Di questo avviso è la giurisprudenza che, all'unanimità, ha escluso in tali circostanze, la configurazione dell'usucapione. Citiamo a tal proposito la pronuncia del Tribunale di Tivoli n. 326 del 22/02/2017 confermata dalla sentenza del Tribunale di Milano 4273/2018.
Prima di entrare nel merito delle decisioni dei giudici esaminiamo quelli che sono gli elementi tipici dell'usucapione.
L'usucapione beni immobili è un modo di acquisto della proprietà o di un diritto reale di godimento a titolo originario che si realizza attraverso il possesso protratto per un determinato periodo di tempo.
Affinché si possa acquistare la proprietà del bene è necessaria la presenza di determinati requisiti:
Il legittimo proprietario deve essere a conoscenza dell'uso del bene da parte di altri e deve essersi disinteressato alla rivendicazione del bene. Il disinteresse del titolare del diritto di proprietà si rende evidente qualora per 20 o 10 anni non vengano da lui compiuti atti di contestazione verso il possessore.
Tenuto conto degli elementi essenziali dell'usucapione che abbiamo sopra evidenziato, possiamo affermare che tra parenti non è possibile tale forma di acquisto della proprietà in quanto in primo luogo il proprietario non ha manifestato il proprio disinteresse nei confronti della casa o del terreno ceduti. Il bene viene infatti concesso in prestito e il proprietario ne tollera la presenza altrui nonché il godimento dello stesso da parte di terze persone.
Il figlio, il fratello o il cugino non possono diventare proprietari qualora abbiano in uso un bene del proprio parente.
Secondo quanto affermato dal Tribunale di Tivoli con sentenza n 326 del 22/02/2017, tra parenti viene a mancare dunque l'elemento del disinteresse da parte del proprietario.
Quest'ultimo concede in comodato d'uso la casa o altro bene e il prestito implica la tolleranza del godimento altrui.
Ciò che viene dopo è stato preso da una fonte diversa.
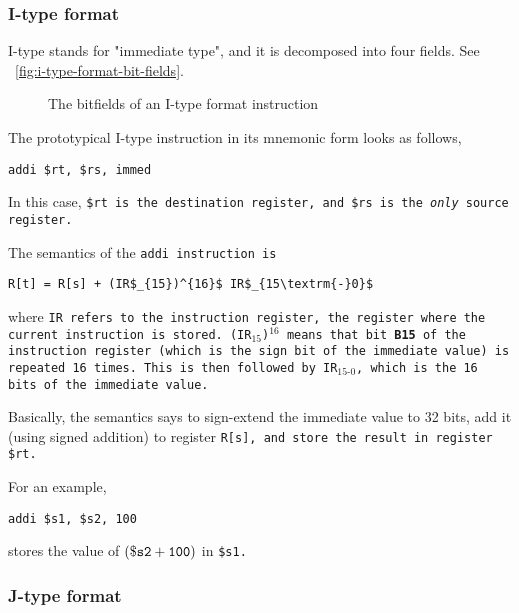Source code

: \subsubsection{I-type format}

I-type stands for "immediate type", and it is decomposed into four
fields. See ~\autoref{fig:i-type-format-bit-fields}.

\begin{figure}[H]
  \makebox[\textwidth][c]{
  }
  \caption{The bitfields of an I-type format instruction}
  \label{fig:i-type-format-bit-fields}
\end{figure}

The prototypical I-type instruction in its mnemonic form looks as follows,

\begin{lstlisting}[style=mips_lst]
addi $rt, $rs, immed
\end{lstlisting}

In this case, \tt{\$rt} is the destination register, and
\tt{\$rs} is the \emph{only} source register.

The semantics of the \tt{addi} instruction is

\begin{lstlisting}[style=semantics_lst]
R[t] = R[s] + (IR$_{15})^{16}$ IR$_{15\textrm{-}0}$
\end{lstlisting}

where \tt{IR} refers to the instruction register, the register
where the current instruction is stored. \tt{(IR$_{15}$)$^{16}$}
means that bit \textbf{B15} of the instruction register (which is the
sign bit of the immediate value) is repeated 16 times. This is then
followed by \tt{IR$_{15\textrm{-}0}$}, which is the 16 bits of
the immediate value.

Basically, the semantics says to sign-extend the immediate value to 32
bits, add it (using signed addition) to register \tt{R[s]}, and store
the result in register \tt{\$rt}.

For an example,

\begin{lstlisting}[style=mips_lst]
addi $s1, $s2, 100
\end{lstlisting}

stores the value of $(\tt{\$s2} + 100)$ in \tt{\$s1}.

\subsubsection{J-type format}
Inoltre, il parente al quale il bene viene ceduto per il suo utilizzo non ne è possessore bensì mero detentore che riconosce dunque il carattere altrui della cosa.
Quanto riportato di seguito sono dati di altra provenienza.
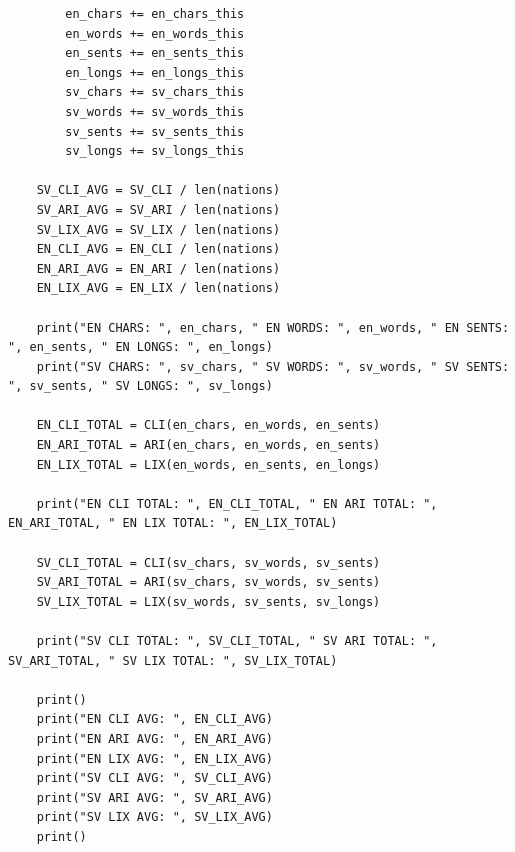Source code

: \documentclass[a4paper]{article}
\begin{document}
\begin{verbatim}
        en_chars += en_chars_this
        en_words += en_words_this
        en_sents += en_sents_this
        en_longs += en_longs_this
        sv_chars += sv_chars_this
        sv_words += sv_words_this
        sv_sents += sv_sents_this
        sv_longs += sv_longs_this
        
    SV_CLI_AVG = SV_CLI / len(nations)
    SV_ARI_AVG = SV_ARI / len(nations)
    SV_LIX_AVG = SV_LIX / len(nations)
    EN_CLI_AVG = EN_CLI / len(nations)
    EN_ARI_AVG = EN_ARI / len(nations)
    EN_LIX_AVG = EN_LIX / len(nations)
    
    print("EN CHARS: ", en_chars, " EN WORDS: ", en_words, " EN SENTS: ", en_sents, " EN LONGS: ", en_longs)
    print("SV CHARS: ", sv_chars, " SV WORDS: ", sv_words, " SV SENTS: ", sv_sents, " SV LONGS: ", sv_longs)
  
    EN_CLI_TOTAL = CLI(en_chars, en_words, en_sents)
    EN_ARI_TOTAL = ARI(en_chars, en_words, en_sents)
    EN_LIX_TOTAL = LIX(en_words, en_sents, en_longs)
    
    print("EN CLI TOTAL: ", EN_CLI_TOTAL, " EN ARI TOTAL: ", EN_ARI_TOTAL, " EN LIX TOTAL: ", EN_LIX_TOTAL)

    SV_CLI_TOTAL = CLI(sv_chars, sv_words, sv_sents)
    SV_ARI_TOTAL = ARI(sv_chars, sv_words, sv_sents)
    SV_LIX_TOTAL = LIX(sv_words, sv_sents, sv_longs)
    
    print("SV CLI TOTAL: ", SV_CLI_TOTAL, " SV ARI TOTAL: ", SV_ARI_TOTAL, " SV LIX TOTAL: ", SV_LIX_TOTAL)
    
    print()
    print("EN CLI AVG: ", EN_CLI_AVG)
    print("EN ARI AVG: ", EN_ARI_AVG)
    print("EN LIX AVG: ", EN_LIX_AVG)
    print("SV CLI AVG: ", SV_CLI_AVG)
    print("SV ARI AVG: ", SV_ARI_AVG)
    print("SV LIX AVG: ", SV_LIX_AVG)
    print()
\end{verbatim}

\newpage
\end{document}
Possesso e detenzione sono due concetti giuridicamente differenti e solo il primo è considerato presupposto dell'usucapione.
In conclusione, anche se sono in molti i figli che vorrebbero avviare una procedura di usucapione dopo aver vissuto per più di 20 anni nella casa dei genitori, questo non è possibile.
Il padre e la madre continueranno a essere i legittimi proprietari dell'immobile utilizzato dai figli per un lungo periodo. Alle stesse conclusioni circa limpossibilità dell'usucapione si deve arrivare in caso di rapporto di amicizia o mero spirito di tolleranza.
Non scatta dunque l'usucapione ogni qualvolta il proprietario sia a conoscenza del fatto che un parente o un amico stia godendo del proprio bene e continui per lungo tempo a tollerare tale situazione. In questi casi sussiste il contratto di comodato e l'esistenza di tale rapporto contrattuale comporta l'esclusione a monte dell'istituto dell'usucapione.
Tra parenti l'unico modo affinché possa avvenire un trasferimento della proprietà di una casa è procedere con un atto di donazione davanti a un notaio oppure con un testamento che disponga il passaggio dopo la morte.
Inoltre, non scatta l'usucapione ogni qualvolta il proprietario sia a conoscenza del fatto che un parente o un amico stia godendo del proprio bene e continui per lungo tempo a tollerare tale situazione.
Infine, non è configurabile l'istituto dell'usucapione nemmeno qualora si possieda un bene in comproprietà nell'ipotesi che uno dei comproprietari non utilizzi il bene.
L'altro comproprietario che ne faccia uso a proprio piacimento non potrà accampare ulteriori diritti anche sulla quota spettante all'altro solo perché quest'ultimo abbia consentito godimento pieno del bene.
Anche in questa fattispecie il rapporto materiale con il bene è conseguenza della tolleranza altrui.
L'utilizzo del bene da parte del comproprietario non è idoneo a provarne il possesso ai fini dell'usucapione e dunque a dimostrarne l'acquisto della proprietà per l'intero.